## Задания
1 - Ответьте по отрывку о Феодосии, пометив ответы так же:
(а) Что хранилось в башне, которая когда-то была замком и арсеналом?
(б) Что изображает белый барельеф на торцевой стене дома-музея Грина?
(в) Что названо центром кипящей жизни, как и в каждом курортном городе?
2 - Какие сооружения старой части Феодосии упоминаются в отрывке о Феодосии? Перечислите все.
3 - Продолжите отрывок о Феодосии после его последнего предложения.

Город с высоты птичьего полета кажется большим игрушечным макетом, его можно изучать часами. Мы глазеем по сторонам, с непривычки чувствуя себя как цыплята внутри микроволновой печи, щурясь от яркого солнца и любуясь окрестностями сквозь жаркое марево. Старая часть Феодосии каким-то непостижимым образом сохранила черты средневековья. Видны остатки массивных оборонительных стен и башен, древний мост через ров. Сохранились каменные толстые стены карантина, построенного в прошлом веке, мечеть с остатками минарета. В старой части города возвышается половина угловой стены башни, которая когда-то была замком и арсеналом. В ней хранилось оружие и боеприпасы на случай войны. Сегодня башня увита диким виноградом, и вид у нее настолько мирный, что возле нее то и дело фотографируются.
Дома вырастают так, словно они – часть этой земли. Феодосия, как и другие небольшие курортные городки Крымского полуострова, живописно прилепилась к песчаным пригоркам. Уютно светятся за заборами стены из песчаника, ярко побеленные к лету. Многие маленькие домишки и особняки покрывает красная черепичная крыша, рождая ощущение, что мы в сказке про Чипполино. Едят всюду, за каждым забором, причем, судя по запахам, едят вкусно. Еще бы, на юге и самого понятия «кухня» практически нет: обедают на улице, в многочисленных маленьких двориках, в тенистых беседках, увитых виноградом – везде, где удобно и не очень. Причем с утра до вечера. Тут же курят, разговаривают и пьют чай, обливаясь потом и отмахиваясь веточками от комаров.
Однако долой путеводители, пора пригласить в проводники настоящих знатоков. Во всех поездках лучший сопровождающий – любимый писатель. Без него место, будь то город, поселок или страна, остается непонятым. С писателем город оживает и открывается, сливаются прошлое и настоящее, литература и жизнь. Происходит тихий щелчок, и возникшая магия не забудется уже никогда.
Наш первый местный проводник – Александр Грин, странный, романтический и во многом неожиданный писатель. Так же странно и неожиданно возникает на оживленном перекрестке древняя парусная шхуна – белый барельеф на торцевой стене дома-музея Грина. Белый гордый нос парусника необыкновенно хорош, под бушпритом раскинулся какой-то далекий город, возможно Зурбаган. Весь тротуар у барельефа выложен плиткой и огорожен тяжелыми цепями, создавая полное впечатление куска набережной. А чуть дальше по улице Галерейной – вход в сам музей: корабельные канаты на фоне чисто выбеленной стены.
Полуголые курортники стоят в очереди, чтобы сфотографироваться на фоне углового барельефа – их манит, видимо, надежда, что белый парусник Грина возьмет их на борт и унесет к горизонту. Нас Грин несет в центр кипящей жизни – как и в каждом курортном городе, это приморский бульвар. Именно здесь проходит главное южное дефиле: днем распаренное и разнеженное солнцем, скорее полураздетое, чем полуодетое, деловито спешащее на пляж и с пляжа; вечером неторопливо фланирующее, демонстрирующее наряды. Шепча по памяти гриновские строки: «Интернациональный, разноязычный город этот определенно напоминает бродягу, решившего, наконец, погрузиться в дебри оседлости» – его же глазами смотрим на «город акварельных тонов». Действительно, Феодосия просится на кончик кисти: красно-коралловые черепичные крыши, островки изумрудной зелени, серый пористый камень старинных крепостей, кусочки синего моря, переходящего в небо, кобальтовые тени среди охры старых двухэтажных домиков, живописные трещины старых стен, дворы с босоногой грязной ребятней, пестрая толпа.

## Исходные материалы
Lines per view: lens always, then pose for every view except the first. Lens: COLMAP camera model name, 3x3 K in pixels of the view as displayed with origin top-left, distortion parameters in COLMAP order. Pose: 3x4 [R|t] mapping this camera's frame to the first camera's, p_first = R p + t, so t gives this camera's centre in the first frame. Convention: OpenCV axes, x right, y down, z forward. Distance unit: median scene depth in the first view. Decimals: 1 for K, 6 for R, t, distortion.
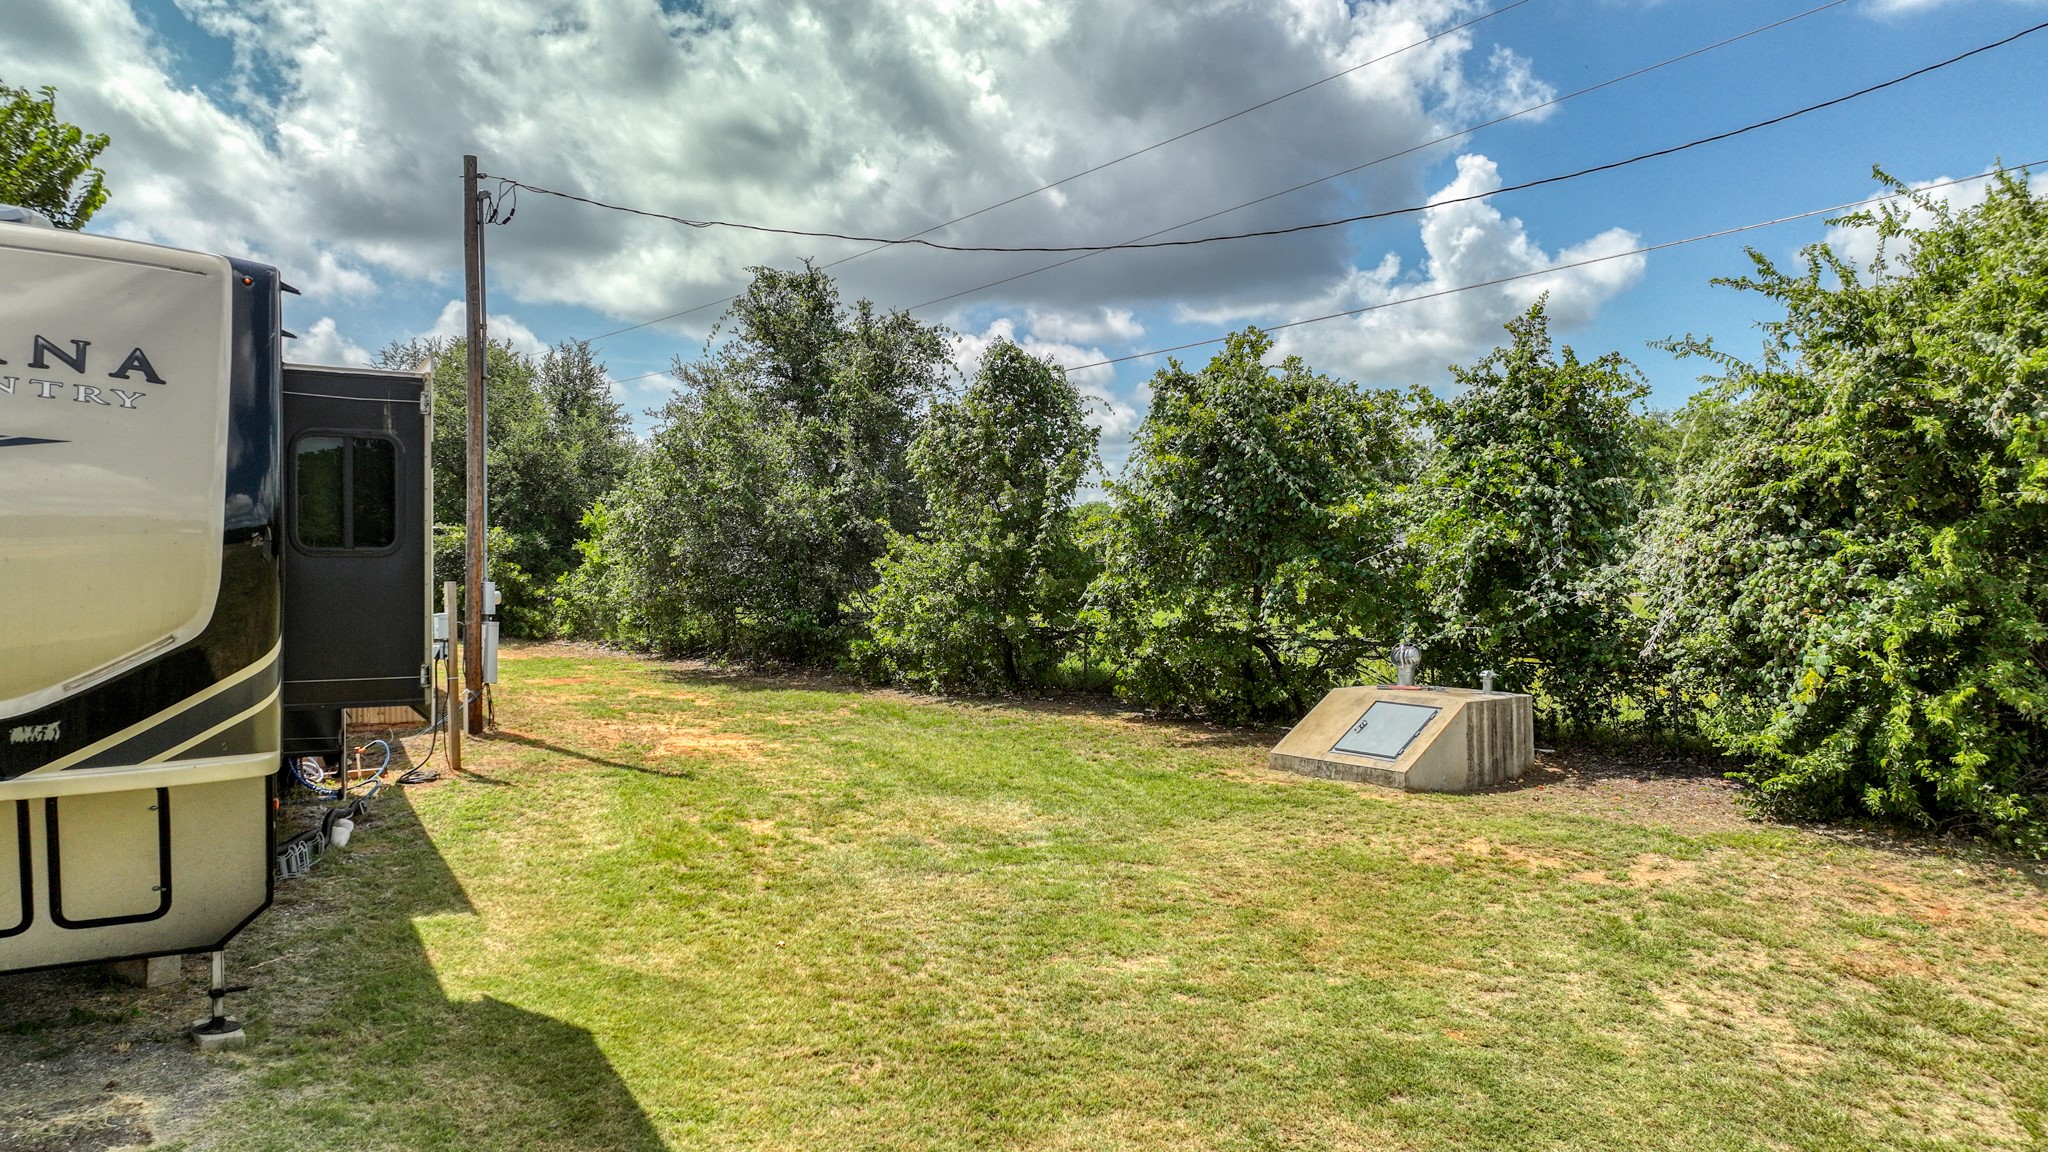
lens RADIAL K [[1461.0, 0, 992.4], [0, 1461.0, 552.0], [0, 0, 1]] dist [0.006515, 0.008318]
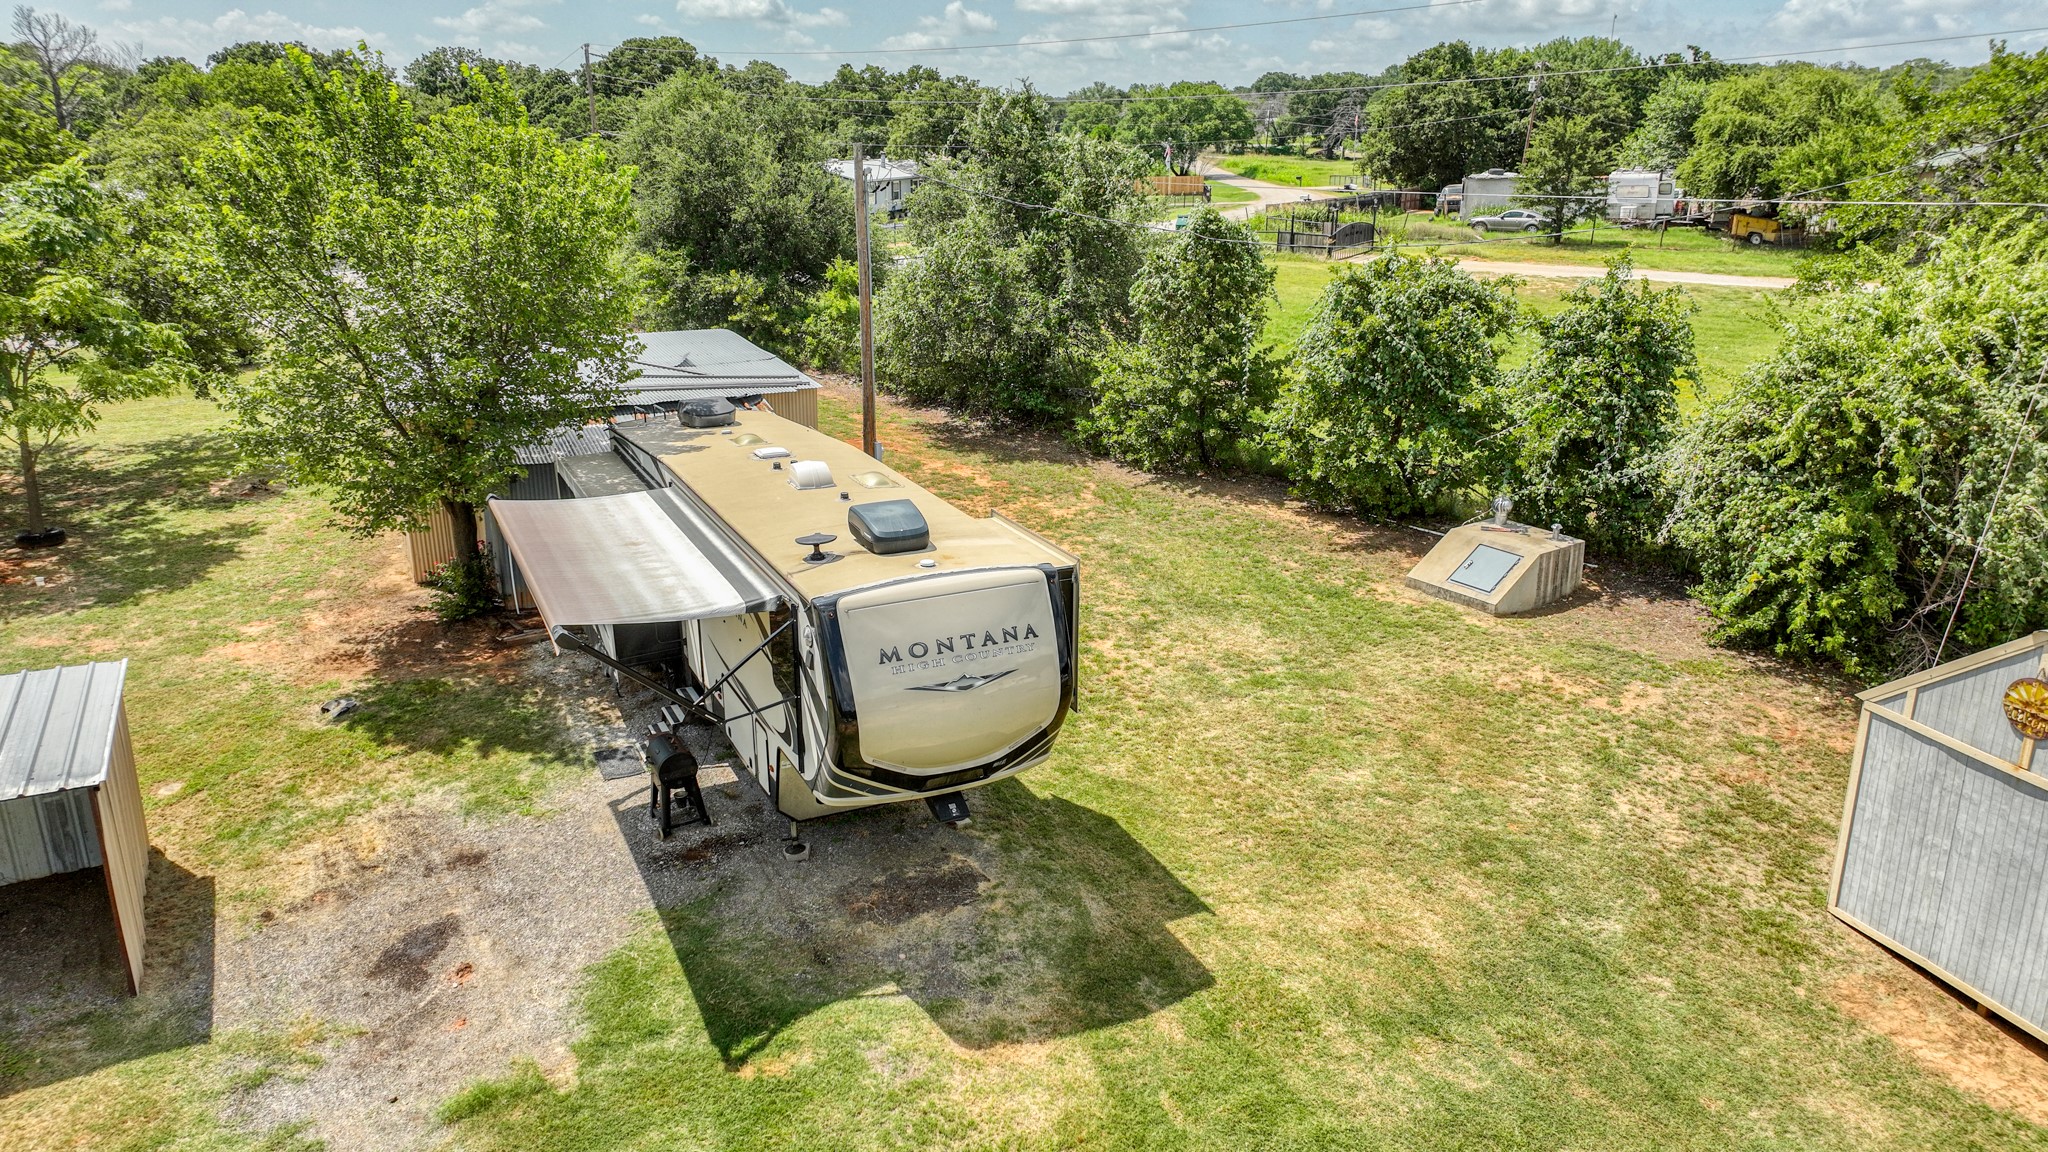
lens RADIAL K [[1379.6, 0, 1024.0], [0, 1379.6, 576.0], [0, 0, 1]] dist [0.010786, -0.000954]
pose [[0.998935, 0.015856, -0.043341, -0.185973], [-0.002458, 0.956074, 0.293114, -0.359366], [0.046085, -0.292695, 0.955095, -0.504100]]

## Ответы
1 -
(а) Оружие и боеприпасы на случай войны.
(б) Древнюю парусную шхуну.
(в) Приморский бульвар.

2 -
- остатки массивных оборонительных стен и башен
- древний мост через ров
- каменные толстые стены карантина
- мечеть с остатками минарета
- половина угловой стены башни, которая когда-то была замком и арсеналом

3 -
Кажется, в Феодосии отдыхают все наши бывшие братские республики, ныне суверенные страны. Москва и Питер, Минск и Гомель, Баку, Тбилиси, Ереван. Украина представлена разными городами, их узнаешь по характерному говору: с активным «шо» харьковский, с вкраплением польских слов львовский, с растяжечкой – запорожский. Слышна и киевская речь со знакомым торопливым «гы». Россиян, кАнешнА, тоже сразу узнаешь. Суетясь и хлопоча, как группы чаек, это многоязыкое, по-курортному яркое, загорелое, веселое и беспокойное течение медленно плывет по набережной вдоль моря, перетекает через переезд у вокзала и вливается в городские улочки мимо шашлычных и южных кафе, мимо музея Айвазовского. И так весь долгий день до вечера, пока незаметно, по-южному красиво не начинается закат.
Народ на пляже не убывает, все спасаются от жары в море и не обращают никакого внимания на сумерки. На потемневшей воде танцуют огни морского порта, и уже намечается бликами расплескавшаяся оранжевая краска заходящего солнца.
Шатаясь не столько от усталости, сколько от пронзительной свежести морского йодистого воздуха, отправляемся домой, спать. Южная ночь, как гигантская губка, вбирает в себя все проблемы, обрывки мыслей и забот. Остается только город, оживший после дневного пекла, далекие ресторанные напевы, перебивающие друг друга и несущиеся со всех сторон. Остается, как жемчужина на бархате, полная луна, которая светит так мощно, звезды сверкают таким бриллиантовым сияньем, а сине-черное небо висит так близко, что уверяешься окончательно: весь этот благословенный уголок создан для радости...
Первое утро в Феодосии. Все пять чувств трепещут и перестраиваются, но особенный праздник у обоняния. Нос будто прочистили, он начинает слышать, чуять, внюхиваться в запахи, вся душа испытывает сладостное томление. Ну разве можно обычным носом учуять одновременно аромат моря и умопомрачительный запах торговой палатки с узбекскими продолговатыми тяжелыми дынями? И сквозь этот дынный, почти эротический густой дух расслышать наступательную ноту кофе по-восточному из открытых кофеен! Дивный крымский мир запахов первым поражает северное обоняние, берет скучного горожанина в сладкий южный плен, да так, что только равнодушный или уж вовсе ненормальный может уехать отсюда без горького сожаления.
Лично мы уверены: именно запахи особенно тонко связаны с человеческим телом, с работой интуиции, памяти и воображения. Запах – это некий подвижный пограничный слой между человеческой душой и внешней средой. И хотя отец психоанализа Зигмунд Фрейд считал, что чувствительность к запахам – атавизм, симптом заторможенности в психическом развитии, но помилуйте, не во всем же соглашаться с мировым светилом! Нос, попросту говоря, старше глаз. Когда мы с вами были амебами и лениво плавали в первобытном море, глаз у нас, сами понимаете, еще не было. Мельчайшие молекулы разных веществ и существ, попадая в то, что заменяло нам нос, сообщали информацию о съедобности или несъедобности наших собратьев и обо всем важном для нашей жизни.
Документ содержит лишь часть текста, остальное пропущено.